Akibat keberhasilan dipandang hanya dari ukuran kecerdasan
intelektual (IQ), banyak orang yang bangga menunjukkan berbagai titel
akademik di depan dan belakang namanya. Padahal, Robert Steinberg,
psikolog dari Yale University, berkata, “IQ bukanlah yang terpenting,
namun orang-orang masih menghitung IQ.”
Banyak juga orang yang berhasil mengasah kecerdasan emosioal (EQ)
sehingga hubungan muamalahnya dengan orang lain begitu harmonis. Lantas,
apakah bila Anda memiliki kecerdasan akademik dan emosional tinggi,
karir Anda menanjak, dan materi Anda bertambah, Anda telah mencapai
sukses yang sebenarnya? Sudah cukupkah semua itu?
Renungkanlah sebuah kenyataan yang pasti akan menimpa setiap orang,
yaitu kematian. Bayangkan bila berbagai impian duniawi telah Anda raih
dan ketika Anda berada di puncak kesuksesan tiba-tiba Anda meninggal.
Tenteramkah hati Anda membayangkan kemungkinan itu?
Lupa Mati
Rasulullah Shallallahu ‘alaihi wa sallam (SAW) bersabda,
“Secerdas-cerdasnya manusia adalah yang terbanyak mengingat kematian
serta yang terbanyak persiapan menghadapinya,” (Riwayat Ibnu Majah).
Banyak orang lupa dengan kematian. Mereka seolah-olah akan hidup
selamanya dan menjadikan dunia ini segala-galanya. Karena itu,
direbutlah harta dunia dengan tidak memedulikan halal dan haram.
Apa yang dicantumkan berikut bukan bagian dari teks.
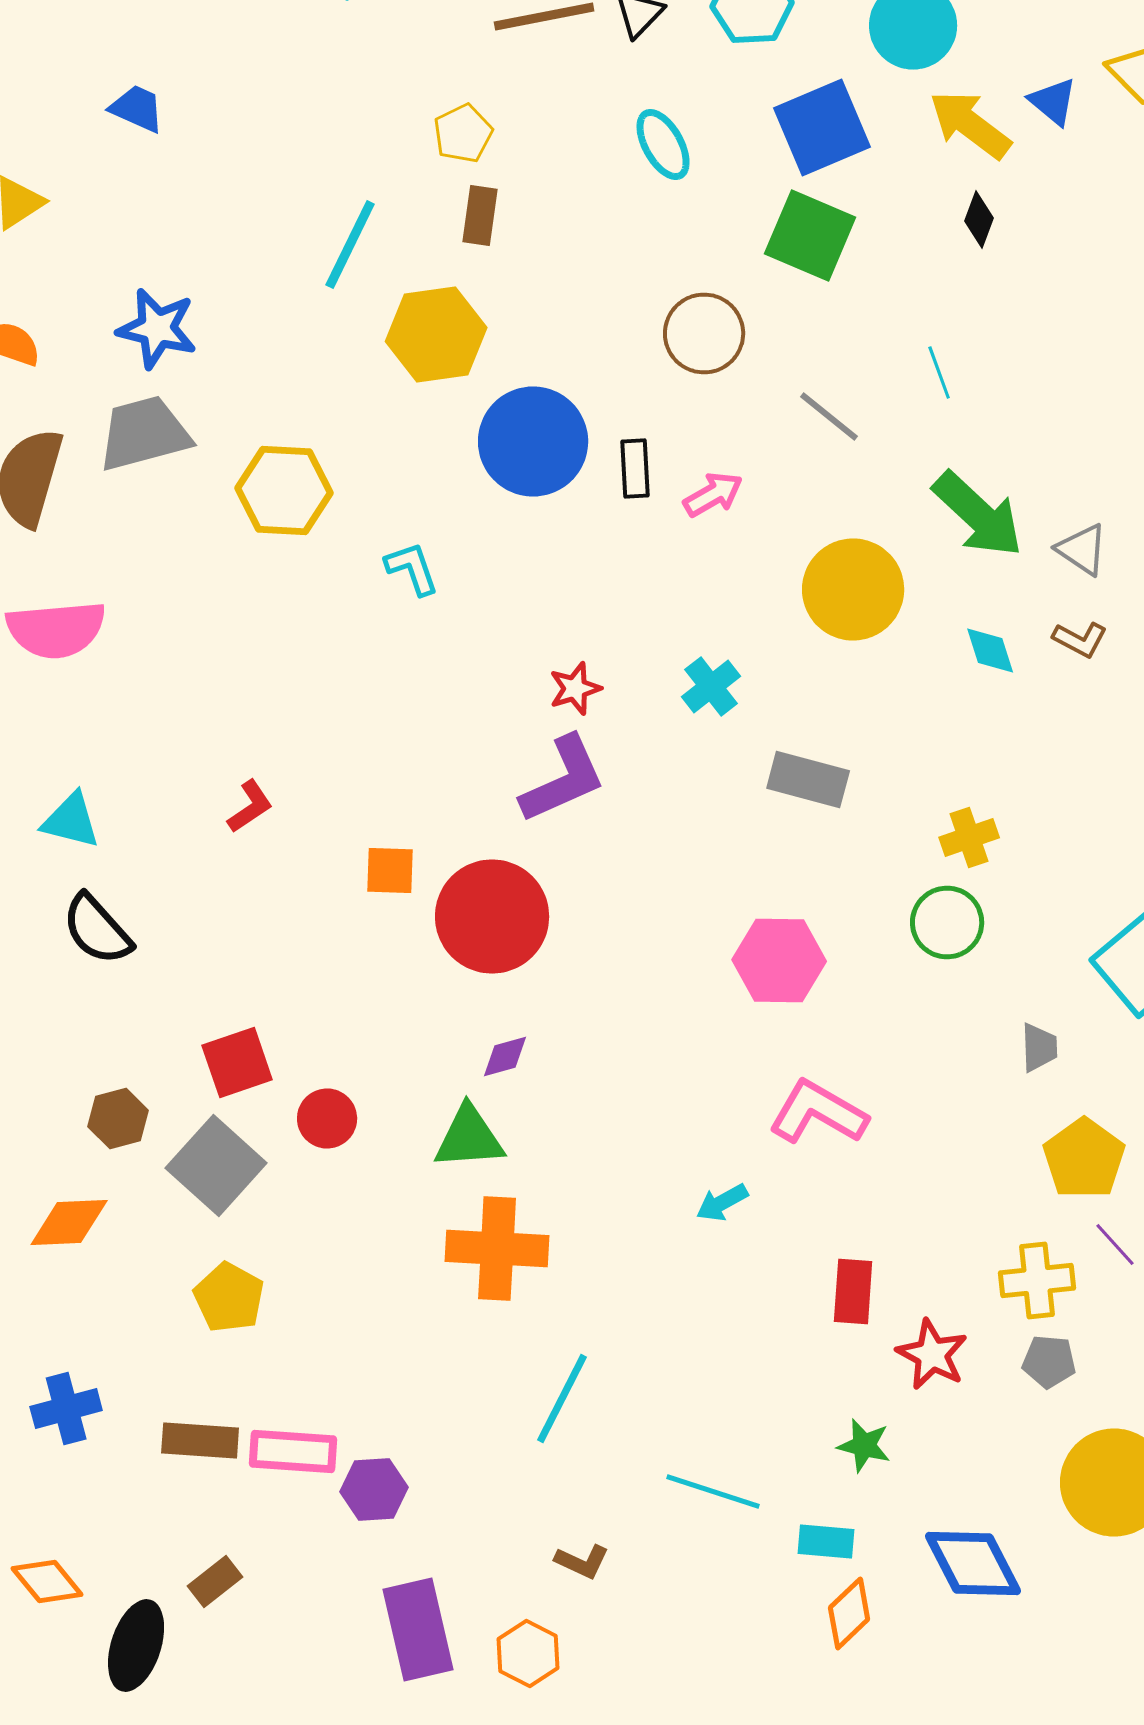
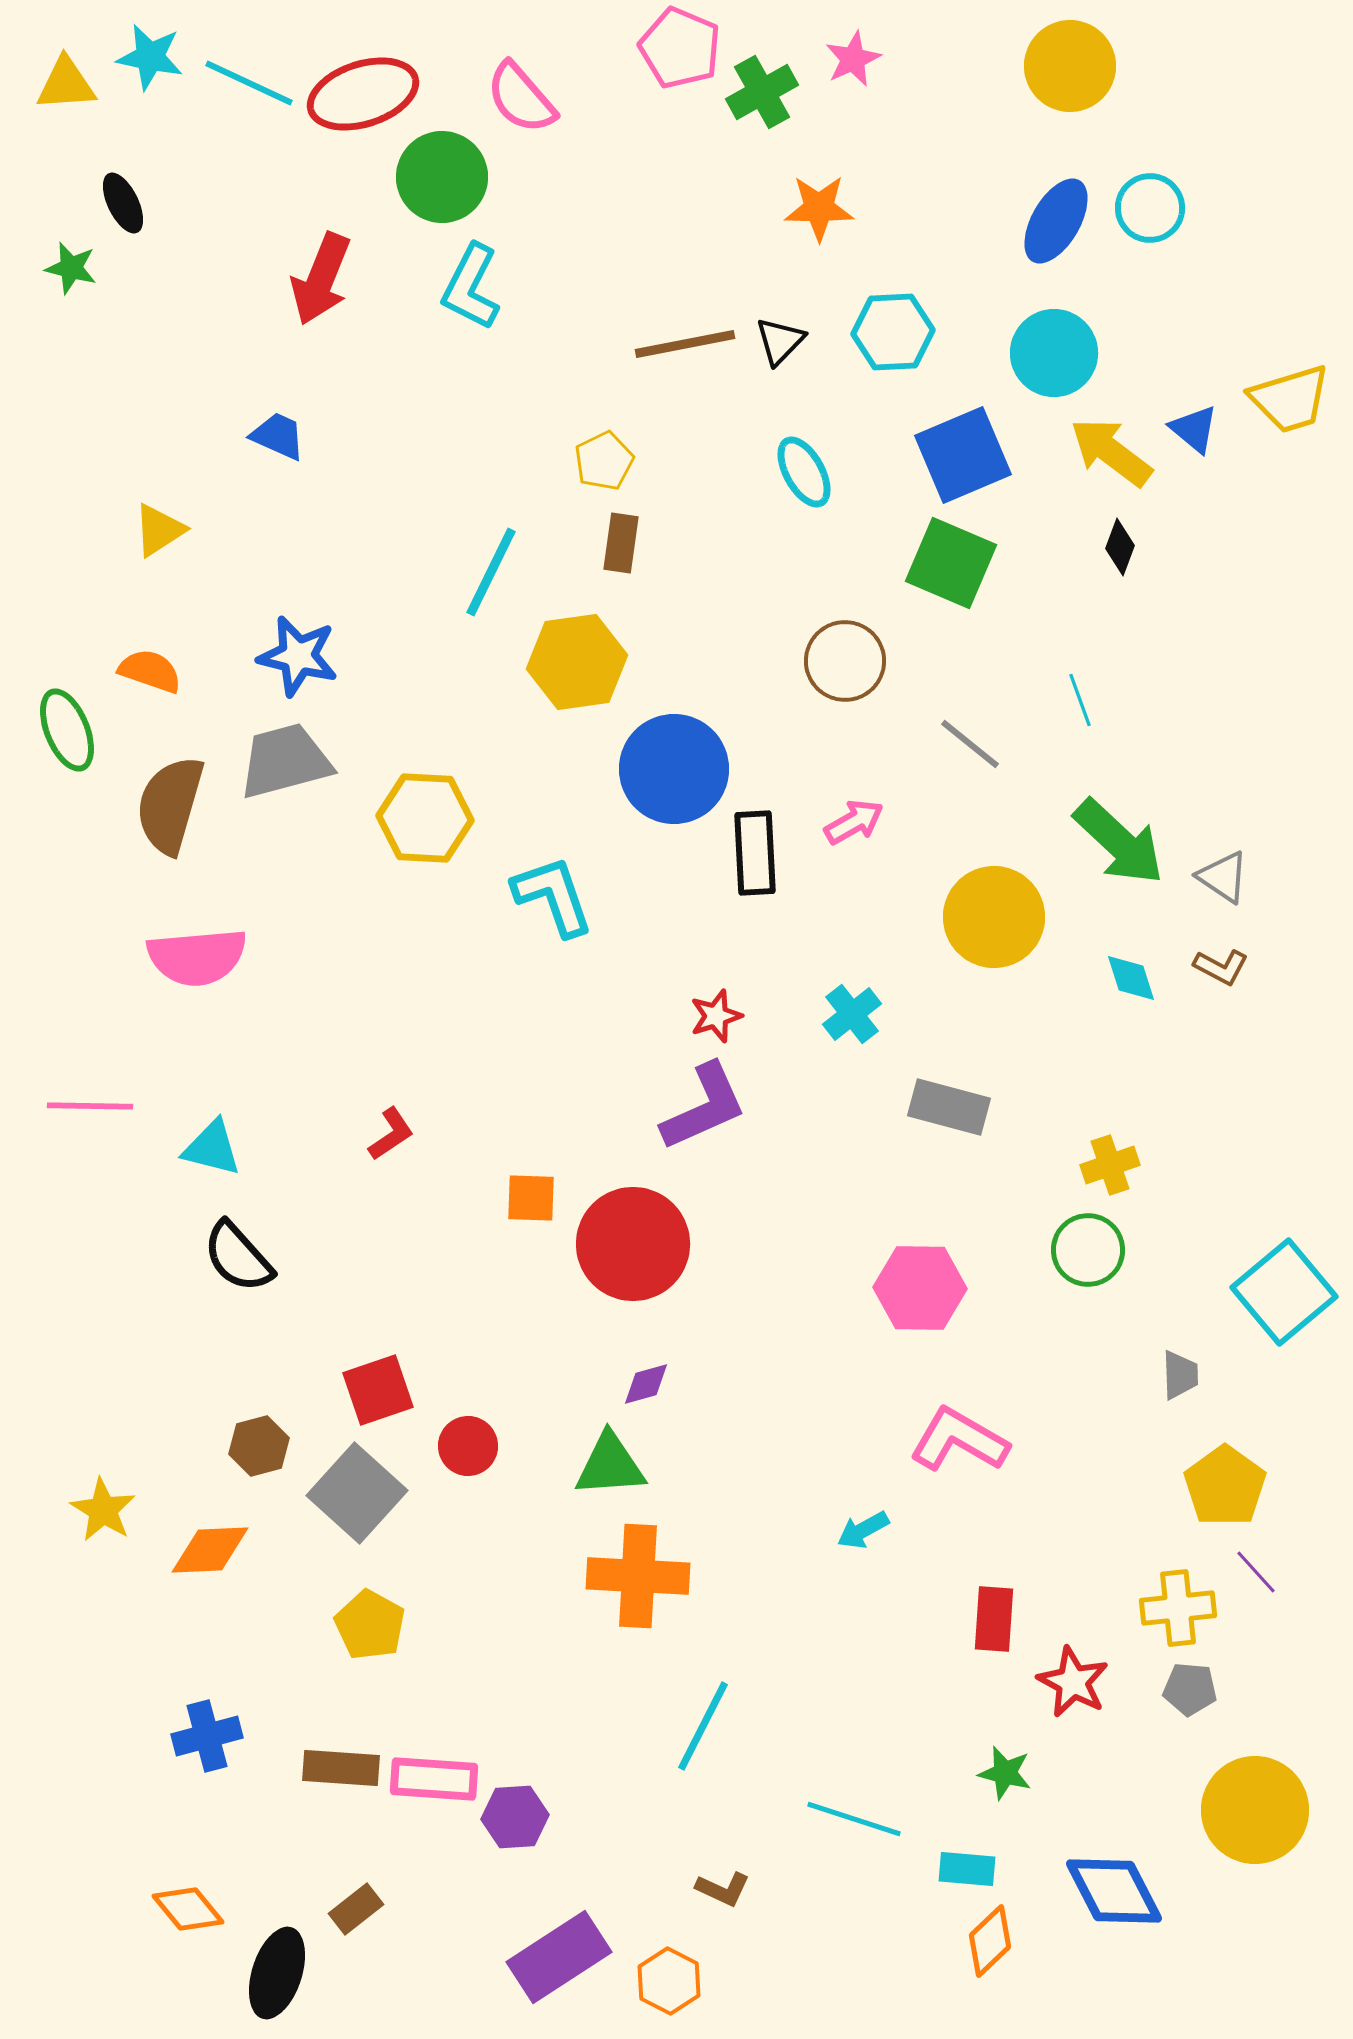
black rectangle: (635, 468) -> (755, 853), moved, size x1.4
cyan L-shape: (412, 568) -> (553, 896), size x1.5
purple rectangle: (418, 1630) -> (559, 1957), turned 70

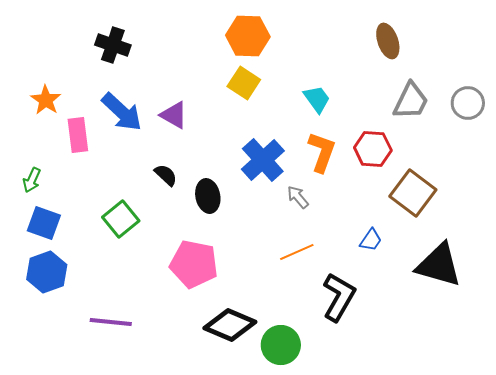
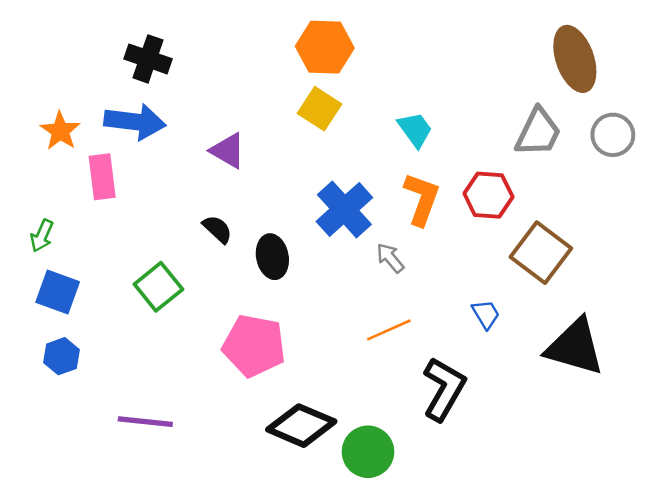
brown ellipse: (388, 41) -> (575, 59), moved, size x1.4
blue arrow: (122, 112) -> (135, 122), moved, turned -36
blue trapezoid: (371, 240) -> (486, 314), turned -65
blue hexagon: (47, 272) -> (62, 356), size x0.7

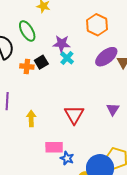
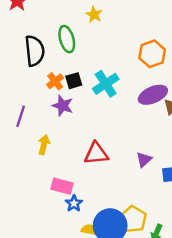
purple star: (62, 44) -> (63, 106), moved
cyan cross: (67, 58) -> (106, 84), size x1.5
orange cross: (27, 66) -> (55, 81), turned 32
red triangle: (74, 115) -> (96, 154), turned 40

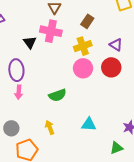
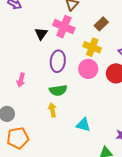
yellow cross: (83, 46) -> (92, 47), turned 30
purple ellipse: (16, 70) -> (58, 61), moved
yellow arrow: (50, 127) -> (52, 110), moved

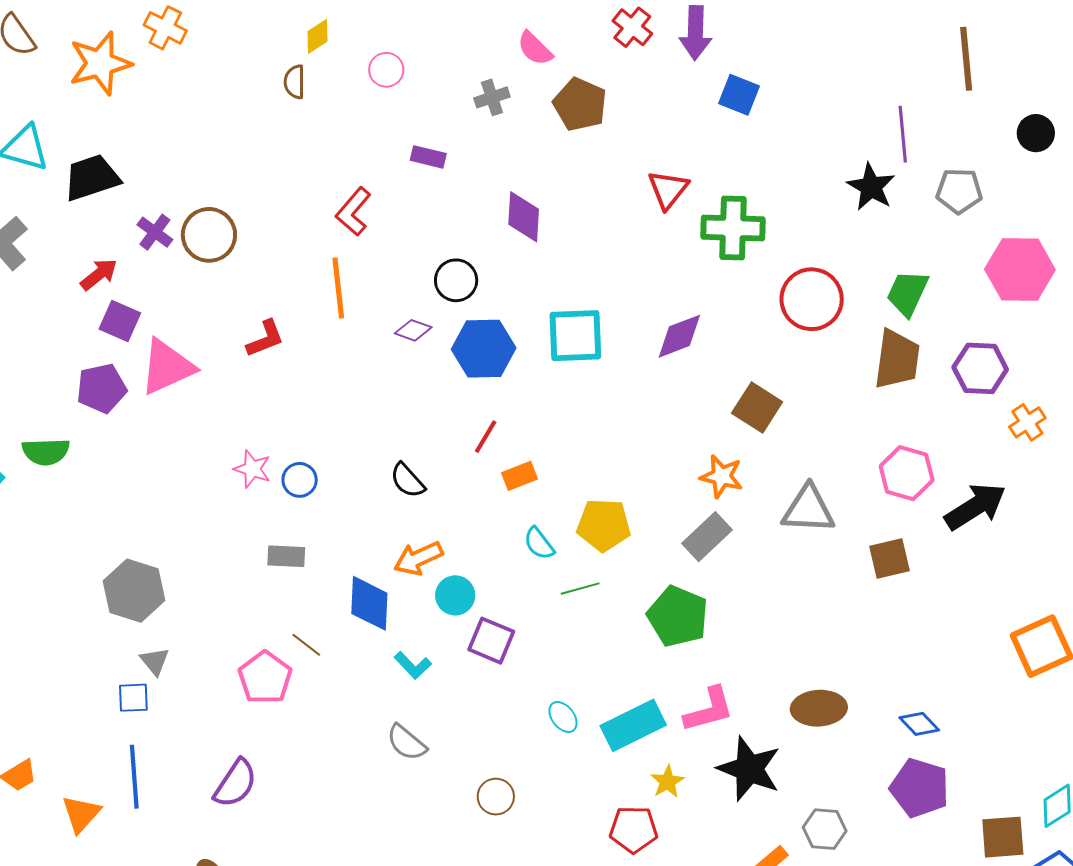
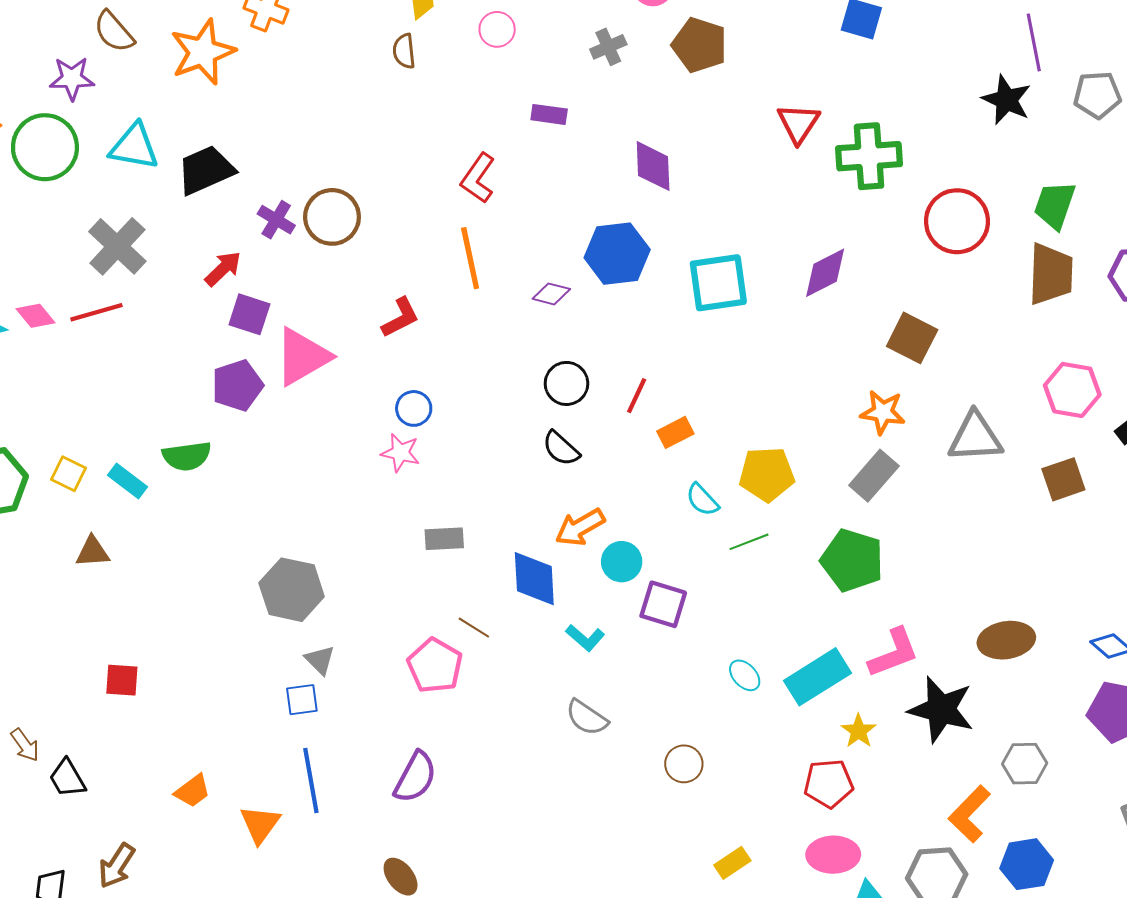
black circle: (456, 280) -> (566, 383), moved
blue hexagon: (484, 349) -> (617, 254), moved
blue circle: (300, 480) -> (414, 408), moved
Maka
muncullah budaya korupsi di negeri ini. Sudah banyak pula koruptor yang
hidupnya berakhir di penjara. Meski begitu banyak juga yang belum jera.
Hal itu disebabkan kecerdasan intelektual yang ia miliki bukan untuk
pencerahan tapi justru mencari pembenaran atas penyimpangan yang ia
lakukan. Kecerdasan bukan untuk menolong sesama, tetapi untuk membalut
kejahatan. Mereka tampil seolah-olah menjadi orang yang peduli nasib
rakyat agar kejahatannya tak terungkap.
Lupa akan kematian sering membuat orang memanfaatkan kecerdasan untuk
memuaskan keserakahannya. Sehingga terjadilah berbagai kerusakan di
darat dan di laut karena eksploitasi yang berlebihan.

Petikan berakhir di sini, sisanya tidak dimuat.